_MATERIAL FOR THE TASK_
+++++
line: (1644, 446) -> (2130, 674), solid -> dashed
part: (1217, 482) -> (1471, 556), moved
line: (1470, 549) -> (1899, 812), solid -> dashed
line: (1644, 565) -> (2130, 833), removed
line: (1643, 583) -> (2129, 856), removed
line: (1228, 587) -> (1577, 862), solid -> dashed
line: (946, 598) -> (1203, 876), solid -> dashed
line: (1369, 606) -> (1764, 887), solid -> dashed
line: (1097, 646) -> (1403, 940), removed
+++++
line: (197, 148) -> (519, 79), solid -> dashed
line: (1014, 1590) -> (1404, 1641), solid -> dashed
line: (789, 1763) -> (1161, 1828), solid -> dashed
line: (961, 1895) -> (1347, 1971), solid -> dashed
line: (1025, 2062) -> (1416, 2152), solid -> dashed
+++++
_YOUR TASK_
Everything above from the line containing "line: (1644, 446)" down to the line containing "line: (1097, 646) -> (1403, 940), removed" is to be transcribed exactly, with both of those lines included and nothing else added.

_EXERCISE RESULT_
line: (1644, 446) -> (2130, 674), solid -> dashed
part: (1217, 482) -> (1471, 556), moved
line: (1470, 549) -> (1899, 812), solid -> dashed
line: (1644, 565) -> (2130, 833), removed
line: (1643, 583) -> (2129, 856), removed
line: (1228, 587) -> (1577, 862), solid -> dashed
line: (946, 598) -> (1203, 876), solid -> dashed
line: (1369, 606) -> (1764, 887), solid -> dashed
line: (1097, 646) -> (1403, 940), removed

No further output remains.